═════ STORED DATA

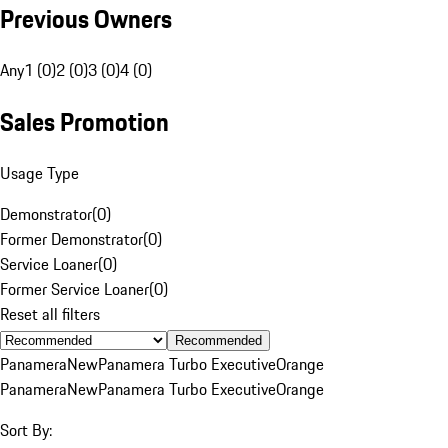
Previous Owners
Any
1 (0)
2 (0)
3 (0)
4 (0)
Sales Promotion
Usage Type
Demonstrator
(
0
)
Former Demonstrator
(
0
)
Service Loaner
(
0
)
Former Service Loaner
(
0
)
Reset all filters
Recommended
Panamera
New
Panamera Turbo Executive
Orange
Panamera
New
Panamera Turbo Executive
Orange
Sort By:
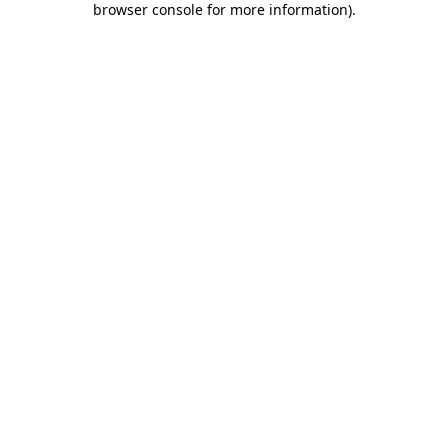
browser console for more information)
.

══════════
═════ STORED DATA

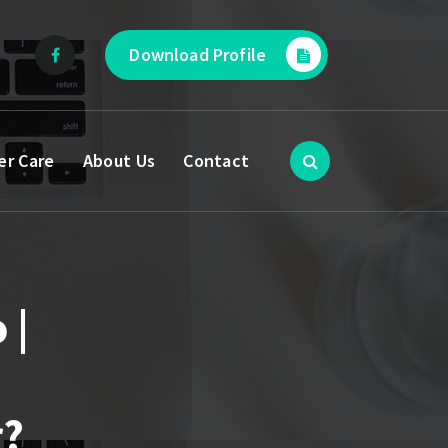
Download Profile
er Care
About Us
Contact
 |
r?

══════════

• _EXERCISE REQUIREMENTS_
Which lines in the rows above contain the word "Demonstrator"? Copy out each such line.

• _TASK OUTPUT_
Demonstrator
Former Demonstrator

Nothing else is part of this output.